**Teks Bacaan:**
* * * *

Pada narasi penceritaan dalam beberapa bagian narasi di cergam ini, terdapat bagian dimana suasana hati kurang terbangun, rasanya agak kurang merenyuh ke dalam hati. Ada bagian pertemuan antara seorang lelaki (Palasara) dan seorang perempuan (Setyawati) yang kemudian saling jatuh hati dan menikah yang diceritakan dengan hanya mengandalkan teks kata-kata narator dalam kotak teks. Pada bagian seperti ini selain penggambaran rupa dari karakter yang seharusnya mengambil peran membangun atmosfer adalah komposisi nada warna yang lebih berkesan dalam menggambar suasana hati. Sesekali saya terkenang akan karya cergam Mahabharata garapan mendiang Teguh Santosa dan Ramayana garapan mendiang Jan Mintaraga, keduanya dalam format album buku diterbitkan full-color dengan media cat air dan atau tinta warna. Meski bukan membandingkan secara pararel, Mahabharata garapan Apri barangkali boleh mengambil pelajaran. Pada penggarapan pewarnaan, Teguh Santosa banyak menggunakan teknik sapuan kuas pada bidang luas dengan memendarkan warna-warni pada bidang-bidang latar belakang. Sedangkan Jan Mintaraga lebih banyak menggunakan teknik pewarnaan yang lebih detail. Goresan garis-garis pada Apri lebih mendekati gaya Teguh Santosa yang cenderung terkawal rapi dan bersih, sementara Jan Mintaraga menggores dengan lebih ekspresif. Namun, kelebihan Teguh dalam menggarap dekorasi dan ukiran-ukiran tampak lebih terasa detail.

* * * *

**Baris yang Ditampilkan:**
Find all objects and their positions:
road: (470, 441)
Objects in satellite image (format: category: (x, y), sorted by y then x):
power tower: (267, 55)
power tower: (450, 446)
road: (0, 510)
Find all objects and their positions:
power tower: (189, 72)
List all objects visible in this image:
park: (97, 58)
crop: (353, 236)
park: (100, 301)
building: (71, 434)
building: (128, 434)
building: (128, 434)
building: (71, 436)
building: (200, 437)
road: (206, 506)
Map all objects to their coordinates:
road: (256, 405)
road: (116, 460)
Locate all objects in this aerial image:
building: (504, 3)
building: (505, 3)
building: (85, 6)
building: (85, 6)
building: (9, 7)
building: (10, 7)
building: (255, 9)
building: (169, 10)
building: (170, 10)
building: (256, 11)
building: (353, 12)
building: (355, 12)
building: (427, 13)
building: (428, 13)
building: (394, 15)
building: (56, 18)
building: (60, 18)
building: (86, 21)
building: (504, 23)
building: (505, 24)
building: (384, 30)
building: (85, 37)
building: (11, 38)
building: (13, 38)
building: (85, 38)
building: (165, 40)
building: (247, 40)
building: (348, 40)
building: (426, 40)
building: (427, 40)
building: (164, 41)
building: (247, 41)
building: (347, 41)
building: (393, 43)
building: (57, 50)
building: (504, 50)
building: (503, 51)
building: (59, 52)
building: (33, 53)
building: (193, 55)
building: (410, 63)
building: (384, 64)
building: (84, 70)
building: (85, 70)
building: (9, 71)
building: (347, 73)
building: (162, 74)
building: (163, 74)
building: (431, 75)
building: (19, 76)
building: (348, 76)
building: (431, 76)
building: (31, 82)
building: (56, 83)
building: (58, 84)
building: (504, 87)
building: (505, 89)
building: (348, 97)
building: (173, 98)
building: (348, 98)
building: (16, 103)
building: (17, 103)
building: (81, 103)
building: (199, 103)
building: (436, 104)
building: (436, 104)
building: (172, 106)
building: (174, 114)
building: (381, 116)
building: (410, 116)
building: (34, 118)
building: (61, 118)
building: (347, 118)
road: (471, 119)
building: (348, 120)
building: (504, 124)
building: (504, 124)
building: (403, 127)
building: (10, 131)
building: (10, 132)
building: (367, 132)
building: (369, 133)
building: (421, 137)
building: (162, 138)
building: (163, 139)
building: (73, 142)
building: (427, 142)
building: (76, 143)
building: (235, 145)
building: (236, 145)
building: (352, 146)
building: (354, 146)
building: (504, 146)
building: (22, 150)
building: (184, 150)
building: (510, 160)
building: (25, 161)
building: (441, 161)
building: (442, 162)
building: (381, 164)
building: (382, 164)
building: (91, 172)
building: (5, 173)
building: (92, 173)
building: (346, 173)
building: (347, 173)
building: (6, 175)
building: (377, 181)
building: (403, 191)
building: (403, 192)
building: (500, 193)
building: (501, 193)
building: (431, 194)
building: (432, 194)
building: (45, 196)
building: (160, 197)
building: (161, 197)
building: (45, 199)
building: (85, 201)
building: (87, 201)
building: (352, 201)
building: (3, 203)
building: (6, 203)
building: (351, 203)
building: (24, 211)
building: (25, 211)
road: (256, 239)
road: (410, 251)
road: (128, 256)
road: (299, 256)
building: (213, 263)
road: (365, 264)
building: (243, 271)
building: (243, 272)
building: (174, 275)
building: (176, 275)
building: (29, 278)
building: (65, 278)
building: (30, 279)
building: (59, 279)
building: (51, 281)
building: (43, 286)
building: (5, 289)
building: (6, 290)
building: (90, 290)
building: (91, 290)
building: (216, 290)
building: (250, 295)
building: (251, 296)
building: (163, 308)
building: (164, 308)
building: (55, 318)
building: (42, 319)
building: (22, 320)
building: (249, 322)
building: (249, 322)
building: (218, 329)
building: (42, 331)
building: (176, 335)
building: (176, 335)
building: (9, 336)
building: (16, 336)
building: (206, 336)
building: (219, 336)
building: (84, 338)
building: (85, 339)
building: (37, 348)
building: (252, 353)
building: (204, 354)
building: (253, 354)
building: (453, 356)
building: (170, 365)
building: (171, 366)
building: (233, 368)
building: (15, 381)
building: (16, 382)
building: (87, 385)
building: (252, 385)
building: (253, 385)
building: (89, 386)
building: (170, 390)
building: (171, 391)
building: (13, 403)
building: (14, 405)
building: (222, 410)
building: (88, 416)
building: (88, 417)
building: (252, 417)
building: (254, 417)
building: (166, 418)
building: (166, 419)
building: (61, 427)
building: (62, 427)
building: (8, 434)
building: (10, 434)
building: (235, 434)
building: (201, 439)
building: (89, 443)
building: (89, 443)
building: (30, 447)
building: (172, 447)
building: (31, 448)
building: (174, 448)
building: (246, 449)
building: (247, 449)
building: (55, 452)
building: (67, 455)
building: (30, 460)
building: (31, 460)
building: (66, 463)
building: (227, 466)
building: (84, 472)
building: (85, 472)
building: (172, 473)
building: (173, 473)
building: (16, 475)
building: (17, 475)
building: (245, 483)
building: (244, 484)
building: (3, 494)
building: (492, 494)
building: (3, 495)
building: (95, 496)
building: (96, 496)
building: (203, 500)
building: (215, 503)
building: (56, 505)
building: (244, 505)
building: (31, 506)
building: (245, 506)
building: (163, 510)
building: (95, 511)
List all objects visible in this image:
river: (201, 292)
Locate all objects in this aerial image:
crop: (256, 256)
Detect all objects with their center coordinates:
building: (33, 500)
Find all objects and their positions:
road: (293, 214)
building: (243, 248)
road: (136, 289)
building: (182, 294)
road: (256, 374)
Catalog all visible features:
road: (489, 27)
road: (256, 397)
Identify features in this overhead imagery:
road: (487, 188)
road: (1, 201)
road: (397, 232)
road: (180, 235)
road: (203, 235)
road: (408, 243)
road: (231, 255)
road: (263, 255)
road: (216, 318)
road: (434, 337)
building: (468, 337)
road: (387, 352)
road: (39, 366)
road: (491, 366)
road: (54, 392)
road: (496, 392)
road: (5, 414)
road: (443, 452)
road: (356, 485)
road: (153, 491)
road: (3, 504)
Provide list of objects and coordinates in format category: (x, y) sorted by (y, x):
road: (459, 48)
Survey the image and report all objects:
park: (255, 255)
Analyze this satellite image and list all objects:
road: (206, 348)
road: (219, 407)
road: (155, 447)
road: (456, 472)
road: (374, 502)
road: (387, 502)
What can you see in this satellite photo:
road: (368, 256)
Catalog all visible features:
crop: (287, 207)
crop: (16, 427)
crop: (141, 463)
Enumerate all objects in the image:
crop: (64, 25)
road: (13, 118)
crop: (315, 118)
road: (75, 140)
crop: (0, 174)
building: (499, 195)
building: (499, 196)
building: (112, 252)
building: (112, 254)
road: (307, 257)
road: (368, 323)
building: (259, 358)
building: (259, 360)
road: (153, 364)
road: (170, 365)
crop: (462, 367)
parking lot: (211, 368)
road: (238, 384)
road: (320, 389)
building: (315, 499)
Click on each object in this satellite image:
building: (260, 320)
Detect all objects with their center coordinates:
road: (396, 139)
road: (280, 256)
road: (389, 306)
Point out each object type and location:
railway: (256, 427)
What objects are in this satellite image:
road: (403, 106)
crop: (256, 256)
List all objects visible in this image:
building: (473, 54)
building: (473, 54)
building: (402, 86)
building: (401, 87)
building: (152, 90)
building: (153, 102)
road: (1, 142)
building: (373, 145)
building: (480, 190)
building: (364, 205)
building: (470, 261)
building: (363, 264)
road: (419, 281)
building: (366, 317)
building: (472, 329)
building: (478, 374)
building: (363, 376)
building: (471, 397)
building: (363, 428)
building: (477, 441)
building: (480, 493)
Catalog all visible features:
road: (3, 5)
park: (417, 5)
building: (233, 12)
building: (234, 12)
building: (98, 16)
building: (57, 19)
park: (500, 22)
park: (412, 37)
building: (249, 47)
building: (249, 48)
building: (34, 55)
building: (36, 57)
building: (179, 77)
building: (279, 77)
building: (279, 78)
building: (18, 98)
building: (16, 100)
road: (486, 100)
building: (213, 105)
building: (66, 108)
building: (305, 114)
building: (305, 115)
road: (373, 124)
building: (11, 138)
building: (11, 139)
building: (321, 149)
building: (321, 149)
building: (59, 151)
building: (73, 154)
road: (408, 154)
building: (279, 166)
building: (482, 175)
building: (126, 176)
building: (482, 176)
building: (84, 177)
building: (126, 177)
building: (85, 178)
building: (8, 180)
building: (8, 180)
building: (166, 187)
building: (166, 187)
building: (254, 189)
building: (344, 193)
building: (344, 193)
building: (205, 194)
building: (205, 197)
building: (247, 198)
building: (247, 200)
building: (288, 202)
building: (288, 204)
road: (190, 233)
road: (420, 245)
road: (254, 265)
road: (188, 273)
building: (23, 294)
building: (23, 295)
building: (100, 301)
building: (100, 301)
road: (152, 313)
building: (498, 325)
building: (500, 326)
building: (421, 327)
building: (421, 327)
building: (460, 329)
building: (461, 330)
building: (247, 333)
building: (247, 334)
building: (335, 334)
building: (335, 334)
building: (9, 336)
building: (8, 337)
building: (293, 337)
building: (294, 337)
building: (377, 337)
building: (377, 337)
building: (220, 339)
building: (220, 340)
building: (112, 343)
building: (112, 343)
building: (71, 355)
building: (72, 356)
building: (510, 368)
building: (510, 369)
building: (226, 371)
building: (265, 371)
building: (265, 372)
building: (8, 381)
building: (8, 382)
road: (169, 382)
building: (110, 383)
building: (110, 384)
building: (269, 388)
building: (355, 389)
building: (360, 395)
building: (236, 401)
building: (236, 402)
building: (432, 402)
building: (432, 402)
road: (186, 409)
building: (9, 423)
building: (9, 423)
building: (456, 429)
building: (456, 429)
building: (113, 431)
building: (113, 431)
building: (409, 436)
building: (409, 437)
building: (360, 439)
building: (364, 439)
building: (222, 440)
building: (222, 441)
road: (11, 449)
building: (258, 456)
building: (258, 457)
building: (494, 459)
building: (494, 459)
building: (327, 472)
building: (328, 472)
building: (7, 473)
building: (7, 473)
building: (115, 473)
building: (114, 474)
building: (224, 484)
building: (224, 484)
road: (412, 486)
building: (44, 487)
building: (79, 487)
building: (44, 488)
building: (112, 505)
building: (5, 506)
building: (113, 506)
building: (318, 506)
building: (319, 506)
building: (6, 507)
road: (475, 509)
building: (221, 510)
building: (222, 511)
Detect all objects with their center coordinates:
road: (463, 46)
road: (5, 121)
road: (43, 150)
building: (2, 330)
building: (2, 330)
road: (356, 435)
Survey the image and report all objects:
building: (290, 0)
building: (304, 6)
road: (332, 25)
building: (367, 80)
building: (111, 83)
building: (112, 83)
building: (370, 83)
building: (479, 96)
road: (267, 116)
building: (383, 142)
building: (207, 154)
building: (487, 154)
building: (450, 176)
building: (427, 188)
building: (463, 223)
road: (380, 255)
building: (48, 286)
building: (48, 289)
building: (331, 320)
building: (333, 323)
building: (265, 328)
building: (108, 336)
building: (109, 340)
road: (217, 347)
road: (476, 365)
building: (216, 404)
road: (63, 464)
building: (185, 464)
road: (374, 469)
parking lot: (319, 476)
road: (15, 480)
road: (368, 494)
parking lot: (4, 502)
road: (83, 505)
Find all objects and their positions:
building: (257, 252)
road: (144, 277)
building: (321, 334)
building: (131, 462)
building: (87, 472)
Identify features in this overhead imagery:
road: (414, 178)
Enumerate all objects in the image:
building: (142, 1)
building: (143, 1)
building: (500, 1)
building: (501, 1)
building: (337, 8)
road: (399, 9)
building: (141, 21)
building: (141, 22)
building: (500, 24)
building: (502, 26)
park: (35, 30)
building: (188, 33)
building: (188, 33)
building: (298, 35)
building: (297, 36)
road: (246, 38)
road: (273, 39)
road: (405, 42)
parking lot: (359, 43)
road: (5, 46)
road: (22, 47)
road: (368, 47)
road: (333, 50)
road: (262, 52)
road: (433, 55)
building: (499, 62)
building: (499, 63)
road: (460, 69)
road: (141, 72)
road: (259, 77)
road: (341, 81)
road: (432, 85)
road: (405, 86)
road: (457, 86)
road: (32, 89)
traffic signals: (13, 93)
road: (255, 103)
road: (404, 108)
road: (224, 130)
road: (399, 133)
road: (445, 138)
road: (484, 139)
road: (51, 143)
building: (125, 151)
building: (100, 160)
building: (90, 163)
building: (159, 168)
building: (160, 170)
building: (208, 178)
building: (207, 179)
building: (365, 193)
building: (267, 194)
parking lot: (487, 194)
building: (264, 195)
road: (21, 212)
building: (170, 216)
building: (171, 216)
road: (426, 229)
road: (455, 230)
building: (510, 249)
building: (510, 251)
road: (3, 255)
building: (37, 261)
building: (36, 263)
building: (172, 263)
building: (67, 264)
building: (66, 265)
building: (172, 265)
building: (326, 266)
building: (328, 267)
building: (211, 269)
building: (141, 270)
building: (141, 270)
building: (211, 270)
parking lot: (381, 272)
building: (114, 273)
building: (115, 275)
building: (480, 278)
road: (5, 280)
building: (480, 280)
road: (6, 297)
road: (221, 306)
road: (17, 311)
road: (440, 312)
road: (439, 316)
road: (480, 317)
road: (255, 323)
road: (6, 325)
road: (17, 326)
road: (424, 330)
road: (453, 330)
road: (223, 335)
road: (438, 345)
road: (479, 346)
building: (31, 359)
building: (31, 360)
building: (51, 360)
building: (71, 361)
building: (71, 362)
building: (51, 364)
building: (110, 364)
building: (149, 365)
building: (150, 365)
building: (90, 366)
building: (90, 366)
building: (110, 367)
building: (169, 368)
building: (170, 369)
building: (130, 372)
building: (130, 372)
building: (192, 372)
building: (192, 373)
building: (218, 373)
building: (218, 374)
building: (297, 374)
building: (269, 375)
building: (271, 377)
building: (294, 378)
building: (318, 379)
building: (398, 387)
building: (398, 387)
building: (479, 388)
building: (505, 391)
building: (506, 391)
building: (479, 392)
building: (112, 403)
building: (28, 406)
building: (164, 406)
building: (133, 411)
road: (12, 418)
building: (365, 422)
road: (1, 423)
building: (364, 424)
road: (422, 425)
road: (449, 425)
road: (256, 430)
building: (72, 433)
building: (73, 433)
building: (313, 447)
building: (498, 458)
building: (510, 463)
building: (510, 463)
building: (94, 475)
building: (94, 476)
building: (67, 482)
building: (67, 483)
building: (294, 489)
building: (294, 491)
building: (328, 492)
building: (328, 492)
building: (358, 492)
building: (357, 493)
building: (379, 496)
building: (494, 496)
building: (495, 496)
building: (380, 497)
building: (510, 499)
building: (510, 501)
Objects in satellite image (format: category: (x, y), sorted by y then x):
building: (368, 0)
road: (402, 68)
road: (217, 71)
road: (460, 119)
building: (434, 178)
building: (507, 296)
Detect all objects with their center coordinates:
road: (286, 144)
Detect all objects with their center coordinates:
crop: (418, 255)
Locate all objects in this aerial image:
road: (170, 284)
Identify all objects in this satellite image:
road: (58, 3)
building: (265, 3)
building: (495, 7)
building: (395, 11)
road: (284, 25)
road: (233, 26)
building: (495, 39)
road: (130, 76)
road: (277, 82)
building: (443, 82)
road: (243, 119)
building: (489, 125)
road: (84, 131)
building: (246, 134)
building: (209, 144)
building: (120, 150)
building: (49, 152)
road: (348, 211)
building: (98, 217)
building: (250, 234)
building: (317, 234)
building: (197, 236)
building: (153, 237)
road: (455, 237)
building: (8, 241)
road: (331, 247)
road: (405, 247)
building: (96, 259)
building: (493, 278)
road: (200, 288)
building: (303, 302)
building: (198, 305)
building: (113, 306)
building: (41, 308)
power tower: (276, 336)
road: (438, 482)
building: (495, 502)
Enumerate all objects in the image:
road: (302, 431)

* * * *

**Bagian Latihan:**
a – Menurut ulasan cergam Mahabharata di atas, teknik pewarnaan apa yang banyak digunakan Teguh Santosa?
b – Jelaskan mengapa, menurut ulasan cergam Mahabharata, bagian pertemuan Palasara dan Setyawati terasa kurang merenyuh hati.
c – Tolong lanjutkan ulasan cergam Mahabharata itu, dimulai setelah kalimat terakhirnya.

**Jawaban Tugas:**
a – Teknik sapuan kuas pada bidang luas dengan memendarkan warna-warni pada bidang-bidang latar belakang.

b – Bagian itu diceritakan hanya dengan mengandalkan teks kata-kata narator dalam kotak teks. Menurut ulasan tersebut, suasana hati pada bagian seperti ini seharusnya dibangun oleh penggambaran rupa karakter serta komposisi nada warna yang lebih berkesan.

c –
Sedikit banyak pendekatan gaya seni dekorasi Apri banyak dipengaruhi gaya dekorasi artnouveau eropa. Langgam rupa artnouveau dari abad 19 yang menurut Drucker & McVarish (2009, 2012) oleh para praktisinya dimaksudkan untuk membudayakan selera borjuasi, kini mendapatkan konteks yang berbeda di tangan para seniman ilustrator sains fiksi dan fantasi. Misalnya kita temukan sulur-sulur organis yang khas artnouveauan ini di penggambaran istana Ratu Padmé Amidala dari Planet Naboo dari film Starwars: The Clone Wars. Contoh lainnya pada penggambaran nuansa dan kostum golongan peri (fairy dan elf) dari dunia Tengah (Middle-earth) dalam kisah Lord of the Ring karya J.R.R. Tolkien. Kesan langgam artnouveau yang dipengaruhi oleh barang seni dan kerajinan dari Asia terutama pengaruh japonisme, berpadu dengan penguatan kembali tradisi desain visual Celtic-Skandinavian sempat menjadi trend yang menyatukan seni dan industri massal di abad 19. Kini desain visual mendapat konteks pemberi citra fantasi yang berkesan fantastik dalam penggambaran dunia antah-berantah. Dalam cergam Mahabharata tampaknya Apri menggunakan goresan hiasan dan tarikan garis yang sedemikian, terutama ketika memberi kesan canggih dan fantastis pada nuansa atmosfer kisah dengan kostum pakaian, mahkota, serta bangunan istana dan kahyangan yang agak futuristik.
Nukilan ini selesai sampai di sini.